Thank you, Bill,,, yes, it has that effect.
It's a great tune. Nice playing. Bela Fleck recorded an uptempo version on an earlier recording.
There is some debate over its origin. There doesn't appear to be any record of this tune before it was captured from the playing of Henry Reed, in the 1960s. He called it "Frosty Morning."
There was a discussion of this tune a couple of years ago on the BHO.
There is another tune called "Cold Frosty Morning," although the Henry Reed tune is now almost always referred to as Cold Frosty Morning.

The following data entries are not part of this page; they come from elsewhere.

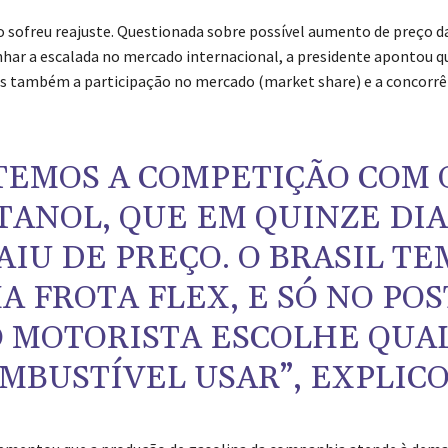
o sofreu reajuste. Questionada sobre possível aumento de preço da
ar a escalada no mercado internacional, a presidente apontou 
s também a participação no mercado (market share) e a concorrê
TEMOS A COMPETIÇÃO COM 
TANOL, QUE EM QUINZE DIA
AIU DE PREÇO. O BRASIL TE
A FROTA FLEX, E SÓ NO PO
O MOTORISTA ESCOLHE QUA
MBUSTÍVEL USAR”, EXPLICO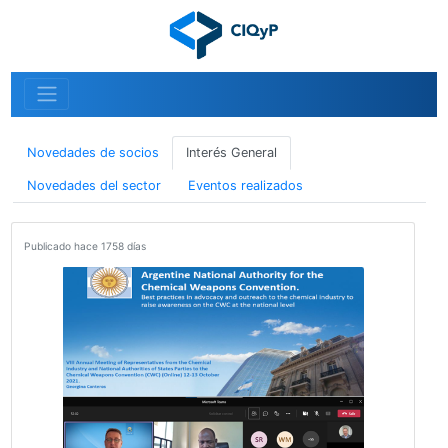
Novedades de socios
Interés General
Novedades del sector
Eventos realizados
Publicado hace 1758 días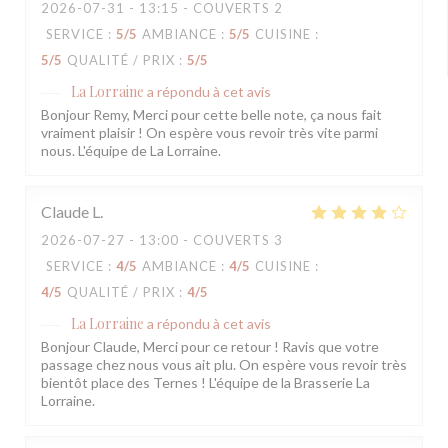
2026-07-31
- 13:15 - COUVERTS 2
SERVICE
:
5
/5
AMBIANCE
:
5
/5
CUISINE
:
5
/5
QUALITÉ / PRIX
:
5
/5
La Lorraine
a répondu à cet avis
Bonjour Remy, Merci pour cette belle note, ça nous fait
vraiment plaisir ! On espère vous revoir très vite parmi
nous. L'équipe de La Lorraine.
Claude
L
2026-07-27
- 13:00 - COUVERTS 3
SERVICE
:
4
/5
AMBIANCE
:
4
/5
CUISINE
:
4
/5
QUALITÉ / PRIX
:
4
/5
La Lorraine
a répondu à cet avis
Bonjour Claude, Merci pour ce retour ! Ravis que votre
passage chez nous vous ait plu. On espère vous revoir très
bientôt place des Ternes ! L'équipe de la Brasserie La
Lorraine.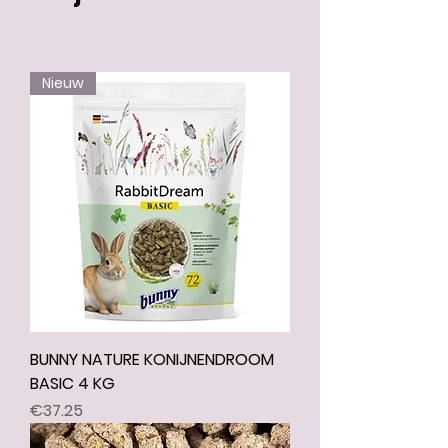
Nieuw
BUNNY NATURE KONIJNENDROOM
BASIC 4 KG
Price
€37.25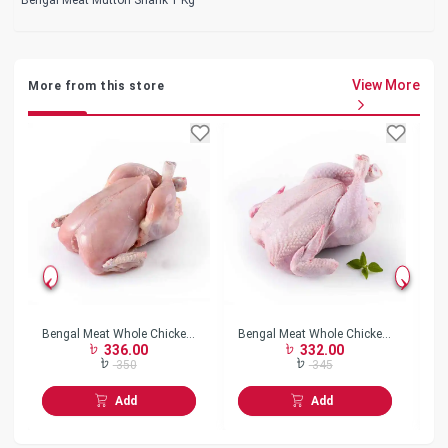
View More
More from this store
Bengal Meat Whole Chicken
Bengal Meat Whole Chicken
Be
336.00
332.00
Skin Less w/o Neck Frozen
Skin On w/o Neck Frozen
Bo
350
345
Add
Add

A lot of stuff gets passed around the internet, and the source of information becomes merely an earlier internet comment. Might be more accurate here to introduce the tune as "Legend has it that . . . ." The Battle of Culloden Moor is a suitable legend given the sound of the tune.
Nice job. Thanks for posting.
I did research it a while ago and listened to different versions , , I like Nick Hornbuckle’s take on it.
Here’s Henry Reed playing it, as collected by Alan Jabbour.
Frosty Morning" sounds like a classic fiddle tune of the old frontier, but no clear variants of it can be cited from elsewhere. The title crops up elsewhere (sometimes as "Cold Frosty Morning"), but not for this tune. Henry Reed played it twice, and both times he began it with the high strain, showing the predilection of fiddlers in the Upper South for beginning their tunes with the upper strain, often at or near the top of the tune's compass. In both sets of "Frosty Morning" he tended to conflate the high strain with other tunes--on this occasion, with the high strain of the tune presented elsewhere in this collection under the title "Betsy," and once with the low strain of "West Virginia Gals," which he had just played. On yet another occasion (AFS 13037a16), he began with another tune, the "Breakdown in A," then conflated it with "Frosty Morning."
Edited by - chuckv97 on 04/26/2025 21:53:33
quote:
Originally posted by Bill RogersSuch conflation is endemic in traditional tunes and song of course—and it’s readily detectable in bluegrass.
Yep. That's the debate.
It would be helpful to locate anything that shows that this tune (not just the name) even existed prior to the 1950s.
Once that is found, then any connection of this tune to the memory of the Battle of Culloden Moor can be researched and traced backwards.